Through literary devices like metaphor and personification, the narrative characterizes the body not as a passive collection of parts but as an active system possessing its own logic. In Chapter 16, fat cells are described as having “donor dominance,” retaining their biological programming even after being relocated. This idea of the body’s inherent nature is treated with reverence in Chapter 17, where the deceased donor is handled with a dignity that transcends his status as mere biological material. The recovery team observes a moment of silence and meticulously restores the donor’s form with prostheses, acknowledging a persistent integrity that must be honored. Later, in an example of the author’s use of personification, mucins are described as the “garbage trucks of the tear film” (253) that clear debris. By consistently framing the body as an intelligent and integrated entity, the text implicitly critiques a purely mechanistic worldview. This characterization is central to the book’s thesis that true medical progress requires respecting and understanding the body as a holistic system.


The narrative structure of these final sections guides the reader from the sensational to the mundane and respectful, humanizing the hype and misunderstanding that often surrounds medical innovation. The arc begins in the ultra-trendy,  social media-driven world of a Mexico City plastic surgery clinic before descending into the dark, methodical, and deeply somber environment of the CORE tissue recovery facility in Pittsburgh. The chapter on tissue recovery is masterful in its tonal balance, using moments of dark humor to add relief to a process that might otherwise seem unsettling. As a recovery coordinator remarks about the procedure, “If someone just walked in in the middle, they’d be like: ‘Oh, hell to the no’” (252). The stark contrast of this joke redirects any of the reader’s horror with a sudden appreciation for the professional decorum of the professionals who actually do this work. This intentional grounding of the narrative prepares the reader for the final, sober reflections on biological limits.

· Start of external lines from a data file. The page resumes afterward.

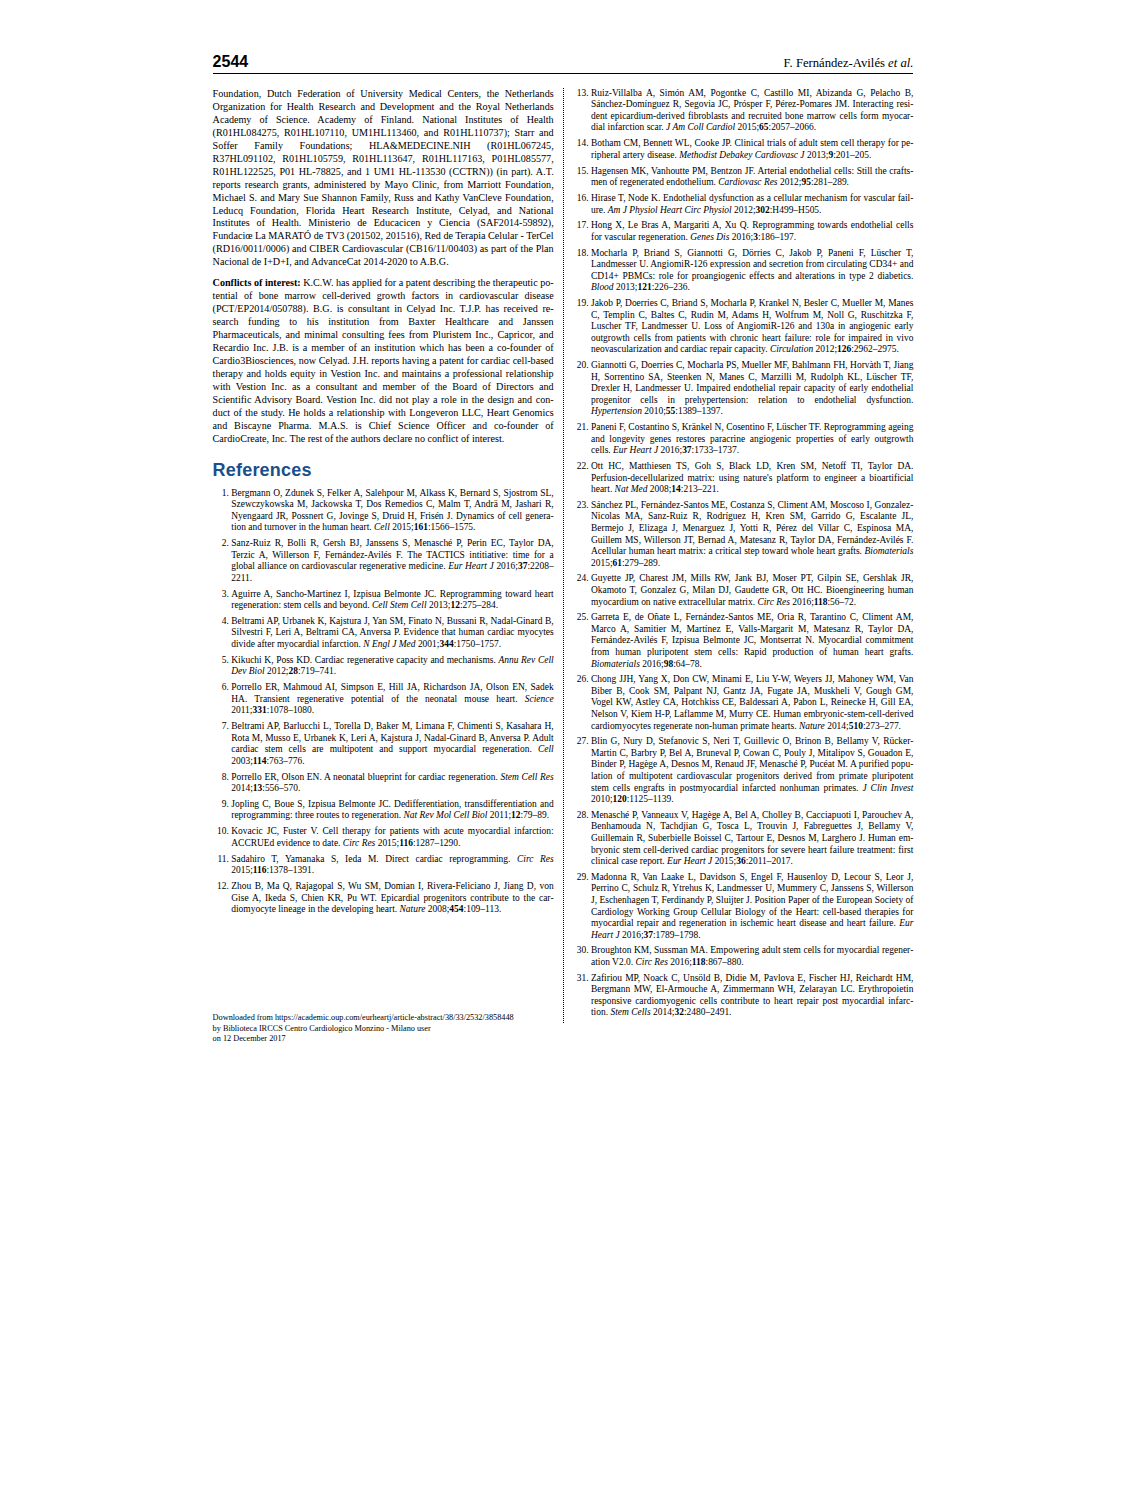2544
F. Fernández-Avilés et al.
Foundation, Dutch Federation of University Medical Centers, the Netherlands Organization for Health Research and Development and the Royal Netherlands Academy of Science. Academy of Finland. National Institutes of Health (R01HL084275, R01HL107110, UM1HL113460, and R01HL110737); Starr and Soffer Family Foundations; HLA&MEDECINE.NIH (R01HL067245, R37HL091102, R01HL105759, R01HL113647, R01HL117163, P01HL085577, R01HL122525, P01 HL-78825, and 1 UM1 HL-113530 (CCTRN)) (in part). A.T. reports research grants, administered by Mayo Clinic, from Marriott Foundation, Michael S. and Mary Sue Shannon Family, Russ and Kathy VanCleve Foundation, Leducq Foundation, Florida Heart Research Institute, Celyad, and National Institutes of Health. Ministerio de Educacicen y Ciencia (SAF2014-59892), Fundaciœ La MARATÓ de TV3 (201502, 201516), Red de Terapia Celular - TerCel (RD16/0011/0006) and CIBER Cardiovascular (CB16/11/00403) as part of the Plan Nacional de I+D+I, and AdvanceCat 2014-2020 to A.B.G.
Conflicts of interest: K.C.W. has applied for a patent describing the therapeutic potential of bone marrow cell-derived growth factors in cardiovascular disease (PCT/EP2014/050788). B.G. is consultant in Celyad Inc. T.J.P. has received research funding to his institution from Baxter Healthcare and Janssen Pharmaceuticals, and minimal consulting fees from Pluristem Inc., Capricor, and Recardio Inc. J.B. is a member of an institution which has been a co-founder of Cardio3Biosciences, now Celyad. J.H. reports having a patent for cardiac cell-based therapy and holds equity in Vestion Inc. and maintains a professional relationship with Vestion Inc. as a consultant and member of the Board of Directors and Scientific Advisory Board. Vestion Inc. did not play a role in the design and conduct of the study. He holds a relationship with Longeveron LLC, Heart Genomics and Biscayne Pharma. M.A.S. is Chief Science Officer and co-founder of CardioCreate, Inc. The rest of the authors declare no conflict of interest.
References
Bergmann O, Zdunek S, Felker A, Salehpour M, Alkass K, Bernard S, Sjostrom SL, Szewczykowska M, Jackowska T, Dos Remedios C, Malm T, Andrä M, Jashari R, Nyengaard JR, Possnert G, Jovinge S, Druid H, Frisén J. Dynamics of cell generation and turnover in the human heart. Cell 2015;161:1566–1575.
Sanz-Ruiz R, Bolli R, Gersh BJ, Janssens S, Menasché P, Perin EC, Taylor DA, Terzic A, Willerson F, Fernández-Avilés F. The TACTICS intitiative: time for a global alliance on cardiovascular regenerative medicine. Eur Heart J 2016;37:2208–2211.
Aguirre A, Sancho-Martinez I, Izpisua Belmonte JC. Reprogramming toward heart regeneration: stem cells and beyond. Cell Stem Cell 2013;12:275–284.
Beltrami AP, Urbanek K, Kajstura J, Yan SM, Finato N, Bussani R, Nadal-Ginard B, Silvestri F, Leri A, Beltrami CA, Anversa P. Evidence that human cardiac myocytes divide after myocardial infarction. N Engl J Med 2001;344:1750–1757.
Kikuchi K, Poss KD. Cardiac regenerative capacity and mechanisms. Annu Rev Cell Dev Biol 2012;28:719–741.
Porrello ER, Mahmoud AI, Simpson E, Hill JA, Richardson JA, Olson EN, Sadek HA. Transient regenerative potential of the neonatal mouse heart. Science 2011;331:1078–1080.
Beltrami AP, Barlucchi L, Torella D, Baker M, Limana F, Chimenti S, Kasahara H, Rota M, Musso E, Urbanek K, Leri A, Kajstura J, Nadal-Ginard B, Anversa P. Adult cardiac stem cells are multipotent and support myocardial regeneration. Cell 2003;114:763–776.
Porrello ER, Olson EN. A neonatal blueprint for cardiac regeneration. Stem Cell Res 2014;13:556–570.
Jopling C, Boue S, Izpisua Belmonte JC. Dedifferentiation, transdifferentiation and reprogramming: three routes to regeneration. Nat Rev Mol Cell Biol 2011;12:79–89.
Kovacic JC, Fuster V. Cell therapy for patients with acute myocardial infarction: ACCRUEd evidence to date. Circ Res 2015;116:1287–1290.
Sadahiro T, Yamanaka S, Ieda M. Direct cardiac reprogramming. Circ Res 2015;116:1378–1391.
Zhou B, Ma Q, Rajagopal S, Wu SM, Domian I, Rivera-Feliciano J, Jiang D, von Gise A, Ikeda S, Chien KR, Pu WT. Epicardial progenitors contribute to the cardiomyocyte lineage in the developing heart. Nature 2008;454:109–113.
Ruiz-Villalba A, Simón AM, Pogontke C, Castillo MI, Abizanda G, Pelacho B, Sánchez-Domínguez R, Segovia JC, Prósper F, Pérez-Pomares JM. Interacting resident epicardium-derived fibroblasts and recruited bone marrow cells form myocardial infarction scar. J Am Coll Cardiol 2015;65:2057–2066.
Botham CM, Bennett WL, Cooke JP. Clinical trials of adult stem cell therapy for peripheral artery disease. Methodist Debakey Cardiovasc J 2013;9:201–205.
Hagensen MK, Vanhoutte PM, Bentzon JF. Arterial endothelial cells: Still the craftsmen of regenerated endothelium. Cardiovasc Res 2012;95:281–289.
Hirase T, Node K. Endothelial dysfunction as a cellular mechanism for vascular failure. Am J Physiol Heart Circ Physiol 2012;302:H499–H505.
Hong X, Le Bras A, Margariti A, Xu Q. Reprogramming towards endothelial cells for vascular regeneration. Genes Dis 2016;3:186–197.
Mocharla P, Briand S, Giannotti G, Dörries C, Jakob P, Paneni F, Lüscher T, Landmesser U. AngiomiR-126 expression and secretion from circulating CD34+ and CD14+ PBMCs: role for proangiogenic effects and alterations in type 2 diabetics. Blood 2013;121:226–236.
Jakob P, Doerries C, Briand S, Mocharla P, Krankel N, Besler C, Mueller M, Manes C, Templin C, Baltes C, Rudin M, Adams H, Wolfrum M, Noll G, Ruschitzka F, Luscher TF, Landmesser U. Loss of AngiomiR-126 and 130a in angiogenic early outgrowth cells from patients with chronic heart failure: role for impaired in vivo neovascularization and cardiac repair capacity. Circulation 2012;126:2962–2975.
Giannotti G, Doerries C, Mocharla PS, Mueller MF, Bahlmann FH, Horvàth T, Jiang H, Sorrentino SA, Steenken N, Manes C, Marzilli M, Rudolph KL, Lüscher TF, Drexler H, Landmesser U. Impaired endothelial repair capacity of early endothelial progenitor cells in prehypertension: relation to endothelial dysfunction. Hypertension 2010;55:1389–1397.
Paneni F, Costantino S, Kränkel N, Cosentino F, Lüscher TF. Reprogramming ageing and longevity genes restores paracrine angiogenic properties of early outgrowth cells. Eur Heart J 2016;37:1733–1737.
Ott HC, Matthiesen TS, Goh S, Black LD, Kren SM, Netoff TI, Taylor DA. Perfusion-decellularized matrix: using nature's platform to engineer a bioartificial heart. Nat Med 2008;14:213–221.
Sánchez PL, Fernández-Santos ME, Costanza S, Climent AM, Moscoso I, Gonzalez-Nicolas MA, Sanz-Ruiz R, Rodríguez H, Kren SM, Garrido G, Escalante JL, Bermejo J, Elizaga J, Menarguez J, Yotti R, Pérez del Villar C, Espinosa MA, Guillem MS, Willerson JT, Bernad A, Matesanz R, Taylor DA, Fernández-Avilés F. Acellular human heart matrix: a critical step toward whole heart grafts. Biomaterials 2015;61:279–289.
Guyette JP, Charest JM, Mills RW, Jank BJ, Moser PT, Gilpin SE, Gershlak JR, Okamoto T, Gonzalez G, Milan DJ, Gaudette GR, Ott HC. Bioengineering human myocardium on native extracellular matrix. Circ Res 2016;118:56–72.
Garreta E, de Oñate L, Fernández-Santos ME, Oria R, Tarantino C, Climent AM, Marco A, Samitier M, Martínez E, Valls-Margarit M, Matesanz R, Taylor DA, Fernández-Avilés F, Izpisua Belmonte JC, Montserrat N. Myocardial commitment from human pluripotent stem cells: Rapid production of human heart grafts. Biomaterials 2016;98:64–78.
Chong JJH, Yang X, Don CW, Minami E, Liu Y-W, Weyers JJ, Mahoney WM, Van Biber B, Cook SM, Palpant NJ, Gantz JA, Fugate JA, Muskheli V, Gough GM, Vogel KW, Astley CA, Hotchkiss CE, Baldessari A, Pabon L, Reinecke H, Gill EA, Nelson V, Kiem H-P, Laflamme M, Murry CE. Human embryonic-stem-cell-derived cardiomyocytes regenerate non-human primate hearts. Nature 2014;510:273–277.
Blin G, Nury D, Stefanovic S, Neri T, Guillevic O, Brinon B, Bellamy V, Rücker-Martin C, Barbry P, Bel A, Bruneval P, Cowan C, Pouly J, Mitalipov S, Gouadon E, Binder P, Hagège A, Desnos M, Renaud JF, Menasché P, Pucéat M. A purified population of multipotent cardiovascular progenitors derived from primate pluripotent stem cells engrafts in postmyocardial infarcted nonhuman primates. J Clin Invest 2010;120:1125–1139.
Menasché P, Vanneaux V, Hagège A, Bel A, Cholley B, Cacciapuoti I, Parouchev A, Benhamouda N, Tachdjian G, Tosca L, Trouvin J, Fabreguettes J, Bellamy V, Guillemain R, Suberbielle Boissel C, Tartour E, Desnos M, Larghero J. Human embryonic stem cell-derived cardiac progenitors for severe heart failure treatment: first clinical case report. Eur Heart J 2015;36:2011–2017.
Madonna R, Van Laake L, Davidson S, Engel F, Hausenloy D, Lecour S, Leor J, Perrino C, Schulz R, Ytrehus K, Landmesser U, Mummery C, Janssens S, Willerson J, Eschenhagen T, Ferdinandy P, Sluijter J. Position Paper of the European Society of Cardiology Working Group Cellular Biology of the Heart: cell-based therapies for myocardial repair and regeneration in ischemic heart disease and heart failure. Eur Heart J 2016;37:1789–1798.
Broughton KM, Sussman MA. Empowering adult stem cells for myocardial regeneration V2.0. Circ Res 2016;118:867–880.
Zafiriou MP, Noack C, Unsöld B, Didie M, Pavlova E, Fischer HJ, Reichardt HM, Bergmann MW, El-Armouche A, Zimmermann WH, Zelarayan LC. Erythropoietin responsive cardiomyogenic cells contribute to heart repair post myocardial infarction. Stem Cells 2014;32:2480–2491.
Downloaded from https://academic.oup.com/eurheartj/article-abstract/38/33/2532/3858448
by Biblioteca IRCCS Centro Cardiologico Monzino - Milano user
on 12 December 2017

Functioning as a crucial structural and thematic capstone, the epilogue crystallizes the theme that Progress Is Not Linear. After the main narrative concludes on a contemplative note in Chapter 18, the Epilogue delivers a sobering dose of reality, detailing the non-scientific obstacles that impede medical advancement. It reports on proposed NIH funding cuts, the closure of a promising stem cell company due to an “investor-funding shortfall,” and the death of a key researcher. This litany of setbacks serves as a journalistic corrective to any lingering techno-optimism, demonstrating that scientific progress is not an inevitable forward march but a fragile ecosystem buffeted by politics, economics, and human mortality. By placing this information after the formal conclusion, the author denies the reader a sense of comfortable closure, instead insisting on the messy, contingent, and ongoing nature of the scientific enterprise. This final choice reinforces the book’s commitment to realism over speculative hype, ensuring the ultimate takeaway is a clear-eyed understanding of the difficult and incremental work of science.